Aim of the exercise |
The records below should be copied in full, exactly as shown.

Plain-text document sources:
# # # #

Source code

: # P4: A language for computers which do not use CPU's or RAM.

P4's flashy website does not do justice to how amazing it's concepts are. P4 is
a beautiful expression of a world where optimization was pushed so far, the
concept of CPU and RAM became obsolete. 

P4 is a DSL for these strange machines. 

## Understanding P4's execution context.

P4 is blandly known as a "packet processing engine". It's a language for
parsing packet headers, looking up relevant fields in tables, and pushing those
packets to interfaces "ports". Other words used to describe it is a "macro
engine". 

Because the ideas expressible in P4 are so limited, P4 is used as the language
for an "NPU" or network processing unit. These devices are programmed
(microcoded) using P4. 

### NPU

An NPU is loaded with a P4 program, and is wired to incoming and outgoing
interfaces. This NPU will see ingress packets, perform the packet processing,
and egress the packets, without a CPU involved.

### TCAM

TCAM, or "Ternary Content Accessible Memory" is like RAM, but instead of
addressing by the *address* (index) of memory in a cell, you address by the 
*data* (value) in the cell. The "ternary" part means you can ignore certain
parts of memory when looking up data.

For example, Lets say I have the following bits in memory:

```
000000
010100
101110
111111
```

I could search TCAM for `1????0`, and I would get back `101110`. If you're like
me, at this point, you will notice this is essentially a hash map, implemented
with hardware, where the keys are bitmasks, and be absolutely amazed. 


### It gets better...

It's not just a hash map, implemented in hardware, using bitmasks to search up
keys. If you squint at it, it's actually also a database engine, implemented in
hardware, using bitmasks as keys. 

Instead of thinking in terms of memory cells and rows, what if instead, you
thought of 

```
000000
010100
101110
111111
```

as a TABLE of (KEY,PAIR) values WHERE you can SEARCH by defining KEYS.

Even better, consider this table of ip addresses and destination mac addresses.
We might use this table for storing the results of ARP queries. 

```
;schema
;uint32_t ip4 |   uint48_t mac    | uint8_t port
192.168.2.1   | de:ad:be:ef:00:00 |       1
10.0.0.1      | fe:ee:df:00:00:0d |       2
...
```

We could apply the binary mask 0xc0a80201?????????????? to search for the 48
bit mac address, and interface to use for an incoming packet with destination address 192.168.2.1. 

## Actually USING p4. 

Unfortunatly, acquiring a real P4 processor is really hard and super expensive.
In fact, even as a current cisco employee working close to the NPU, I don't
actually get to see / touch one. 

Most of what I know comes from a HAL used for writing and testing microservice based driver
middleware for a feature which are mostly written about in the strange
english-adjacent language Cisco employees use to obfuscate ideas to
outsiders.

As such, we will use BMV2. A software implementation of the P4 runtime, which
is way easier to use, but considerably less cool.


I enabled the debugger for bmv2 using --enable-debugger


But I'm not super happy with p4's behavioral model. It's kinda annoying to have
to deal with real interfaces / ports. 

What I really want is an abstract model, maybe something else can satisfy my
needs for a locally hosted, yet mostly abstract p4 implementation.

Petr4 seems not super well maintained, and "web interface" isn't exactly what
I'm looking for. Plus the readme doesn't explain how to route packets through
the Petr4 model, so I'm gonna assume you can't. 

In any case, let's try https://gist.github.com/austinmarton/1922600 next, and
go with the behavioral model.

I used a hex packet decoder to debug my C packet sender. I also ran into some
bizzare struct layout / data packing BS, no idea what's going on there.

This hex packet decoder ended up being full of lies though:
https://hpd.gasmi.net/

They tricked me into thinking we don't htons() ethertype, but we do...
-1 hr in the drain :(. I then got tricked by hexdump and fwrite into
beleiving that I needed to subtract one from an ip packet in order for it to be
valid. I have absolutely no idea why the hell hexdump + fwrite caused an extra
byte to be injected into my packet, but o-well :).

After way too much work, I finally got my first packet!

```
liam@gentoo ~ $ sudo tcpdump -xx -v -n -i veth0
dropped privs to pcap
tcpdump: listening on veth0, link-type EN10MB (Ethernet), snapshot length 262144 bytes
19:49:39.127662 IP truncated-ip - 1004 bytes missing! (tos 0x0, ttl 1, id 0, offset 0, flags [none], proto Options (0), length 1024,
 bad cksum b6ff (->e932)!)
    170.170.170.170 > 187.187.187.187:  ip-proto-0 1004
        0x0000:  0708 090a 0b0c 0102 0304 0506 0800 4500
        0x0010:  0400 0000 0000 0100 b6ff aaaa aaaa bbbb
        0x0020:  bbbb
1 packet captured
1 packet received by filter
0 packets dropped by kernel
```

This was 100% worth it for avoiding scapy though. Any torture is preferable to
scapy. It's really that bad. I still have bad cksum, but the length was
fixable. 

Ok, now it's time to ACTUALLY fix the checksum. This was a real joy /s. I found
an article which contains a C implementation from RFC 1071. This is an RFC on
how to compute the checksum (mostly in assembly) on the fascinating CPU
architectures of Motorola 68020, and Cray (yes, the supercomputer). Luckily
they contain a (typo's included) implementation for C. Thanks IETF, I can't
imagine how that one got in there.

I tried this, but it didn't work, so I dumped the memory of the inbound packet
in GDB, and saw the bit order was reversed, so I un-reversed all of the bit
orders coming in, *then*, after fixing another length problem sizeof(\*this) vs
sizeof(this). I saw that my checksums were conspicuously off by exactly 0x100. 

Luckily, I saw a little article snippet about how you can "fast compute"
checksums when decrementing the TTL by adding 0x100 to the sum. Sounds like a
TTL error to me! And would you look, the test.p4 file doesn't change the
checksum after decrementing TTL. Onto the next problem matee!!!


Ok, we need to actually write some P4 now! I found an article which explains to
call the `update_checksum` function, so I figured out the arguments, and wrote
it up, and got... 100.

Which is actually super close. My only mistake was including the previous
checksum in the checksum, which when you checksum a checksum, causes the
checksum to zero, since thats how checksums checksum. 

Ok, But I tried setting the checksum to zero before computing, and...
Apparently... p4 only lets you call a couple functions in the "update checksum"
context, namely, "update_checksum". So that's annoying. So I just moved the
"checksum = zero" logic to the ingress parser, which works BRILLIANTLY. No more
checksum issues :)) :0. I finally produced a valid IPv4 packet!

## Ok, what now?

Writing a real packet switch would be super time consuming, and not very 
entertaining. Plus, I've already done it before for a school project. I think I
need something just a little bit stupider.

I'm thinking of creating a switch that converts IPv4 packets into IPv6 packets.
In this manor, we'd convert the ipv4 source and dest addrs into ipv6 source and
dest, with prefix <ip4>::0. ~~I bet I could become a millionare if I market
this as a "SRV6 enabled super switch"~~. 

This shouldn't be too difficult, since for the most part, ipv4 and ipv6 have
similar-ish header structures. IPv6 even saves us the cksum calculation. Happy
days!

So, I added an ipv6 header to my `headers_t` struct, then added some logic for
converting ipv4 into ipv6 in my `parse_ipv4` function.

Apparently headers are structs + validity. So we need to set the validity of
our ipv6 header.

# # # #

Solution |
Source code

: # P4: A language for computers which do not use CPU's or RAM.

P4's flashy website does not do justice to how amazing it's concepts are. P4 is
a beautiful expression of a world where optimization was pushed so far, the
concept of CPU and RAM became obsolete. 

P4 is a DSL for these strange machines. 

## Understanding P4's execution context.

P4 is blandly known as a "packet processing engine". It's a language for
parsing packet headers, looking up relevant fields in tables, and pushing those
packets to interfaces "ports". Other words used to describe it is a "macro
engine". 

Because the ideas expressible in P4 are so limited, P4 is used as the language
for an "NPU" or network processing unit. These devices are programmed
(microcoded) using P4. 

### NPU

An NPU is loaded with a P4 program, and is wired to incoming and outgoing
interfaces. This NPU will see ingress packets, perform the packet processing,
and egress the packets, without a CPU involved.

### TCAM

TCAM, or "Ternary Content Accessible Memory" is like RAM, but instead of
addressing by the *address* (index) of memory in a cell, you address by the 
*data* (value) in the cell. The "ternary" part means you can ignore certain
parts of memory when looking up data.

For example, Lets say I have the following bits in memory:

```
000000
010100
101110
111111
```

I could search TCAM for `1????0`, and I would get back `101110`. If you're like
me, at this point, you will notice this is essentially a hash map, implemented
with hardware, where the keys are bitmasks, and be absolutely amazed. 


### It gets better...

It's not just a hash map, implemented in hardware, using bitmasks to search up
keys. If you squint at it, it's actually also a database engine, implemented in
hardware, using bitmasks as keys. 

Instead of thinking in terms of memory cells and rows, what if instead, you
thought of 

```
000000
010100
101110
111111
```

as a TABLE of (KEY,PAIR) values WHERE you can SEARCH by defining KEYS.

Even better, consider this table of ip addresses and destination mac addresses.
We might use this table for storing the results of ARP queries. 

```
;schema
;uint32_t ip4 |   uint48_t mac    | uint8_t port
192.168.2.1   | de:ad:be:ef:00:00 |       1
10.0.0.1      | fe:ee:df:00:00:0d |       2
...
```

We could apply the binary mask 0xc0a80201?????????????? to search for the 48
bit mac address, and interface to use for an incoming packet with destination address 192.168.2.1. 

## Actually USING p4. 

Unfortunatly, acquiring a real P4 processor is really hard and super expensive.
In fact, even as a current cisco employee working close to the NPU, I don't
actually get to see / touch one. 

Most of what I know comes from a HAL used for writing and testing microservice based driver
middleware for a feature which are mostly written about in the strange
english-adjacent language Cisco employees use to obfuscate ideas to
outsiders.

As such, we will use BMV2. A software implementation of the P4 runtime, which
is way easier to use, but considerably less cool.


I enabled the debugger for bmv2 using --enable-debugger


But I'm not super happy with p4's behavioral model. It's kinda annoying to have
to deal with real interfaces / ports. 

What I really want is an abstract model, maybe something else can satisfy my
needs for a locally hosted, yet mostly abstract p4 implementation.

Petr4 seems not super well maintained, and "web interface" isn't exactly what
I'm looking for. Plus the readme doesn't explain how to route packets through
the Petr4 model, so I'm gonna assume you can't. 

In any case, let's try https://gist.github.com/austinmarton/1922600 next, and
go with the behavioral model.

I used a hex packet decoder to debug my C packet sender. I also ran into some
bizzare struct layout / data packing BS, no idea what's going on there.

This hex packet decoder ended up being full of lies though:
https://hpd.gasmi.net/

They tricked me into thinking we don't htons() ethertype, but we do...
-1 hr in the drain :(. I then got tricked by hexdump and fwrite into
beleiving that I needed to subtract one from an ip packet in order for it to be
valid. I have absolutely no idea why the hell hexdump + fwrite caused an extra
byte to be injected into my packet, but o-well :).

After way too much work, I finally got my first packet!

```
liam@gentoo ~ $ sudo tcpdump -xx -v -n -i veth0
dropped privs to pcap
tcpdump: listening on veth0, link-type EN10MB (Ethernet), snapshot length 262144 bytes
19:49:39.127662 IP truncated-ip - 1004 bytes missing! (tos 0x0, ttl 1, id 0, offset 0, flags [none], proto Options (0), length 1024,
 bad cksum b6ff (->e932)!)
    170.170.170.170 > 187.187.187.187:  ip-proto-0 1004
        0x0000:  0708 090a 0b0c 0102 0304 0506 0800 4500
        0x0010:  0400 0000 0000 0100 b6ff aaaa aaaa bbbb
        0x0020:  bbbb
1 packet captured
1 packet received by filter
0 packets dropped by kernel
```

This was 100% worth it for avoiding scapy though. Any torture is preferable to
scapy. It's really that bad. I still have bad cksum, but the length was
fixable. 

Ok, now it's time to ACTUALLY fix the checksum. This was a real joy /s. I found
an article which contains a C implementation from RFC 1071. This is an RFC on
how to compute the checksum (mostly in assembly) on the fascinating CPU
architectures of Motorola 68020, and Cray (yes, the supercomputer). Luckily
they contain a (typo's included) implementation for C. Thanks IETF, I can't
imagine how that one got in there.

I tried this, but it didn't work, so I dumped the memory of the inbound packet
in GDB, and saw the bit order was reversed, so I un-reversed all of the bit
orders coming in, *then*, after fixing another length problem sizeof(\*this) vs
sizeof(this). I saw that my checksums were conspicuously off by exactly 0x100. 

Luckily, I saw a little article snippet about how you can "fast compute"
checksums when decrementing the TTL by adding 0x100 to the sum. Sounds like a
TTL error to me! And would you look, the test.p4 file doesn't change the
checksum after decrementing TTL. Onto the next problem matee!!!


Ok, we need to actually write some P4 now! I found an article which explains to
call the `update_checksum` function, so I figured out the arguments, and wrote
it up, and got... 100.

Which is actually super close. My only mistake was including the previous
checksum in the checksum, which when you checksum a checksum, causes the
checksum to zero, since thats how checksums checksum. 

Ok, But I tried setting the checksum to zero before computing, and...
Apparently... p4 only lets you call a couple functions in the "update checksum"
context, namely, "update_checksum". So that's annoying. So I just moved the
"checksum = zero" logic to the ingress parser, which works BRILLIANTLY. No more
checksum issues :)) :0. I finally produced a valid IPv4 packet!

## Ok, what now?

Writing a real packet switch would be super time consuming, and not very 
entertaining. Plus, I've already done it before for a school project. I think I
need something just a little bit stupider.

I'm thinking of creating a switch that converts IPv4 packets into IPv6 packets.
In this manor, we'd convert the ipv4 source and dest addrs into ipv6 source and
dest, with prefix <ip4>::0. ~~I bet I could become a millionare if I market
this as a "SRV6 enabled super switch"~~. 

This shouldn't be too difficult, since for the most part, ipv4 and ipv6 have
similar-ish header structures. IPv6 even saves us the cksum calculation. Happy
days!

So, I added an ipv6 header to my `headers_t` struct, then added some logic for
converting ipv4 into ipv6 in my `parse_ipv4` function.

Apparently headers are structs + validity. So we need to set the validity of
our ipv6 header.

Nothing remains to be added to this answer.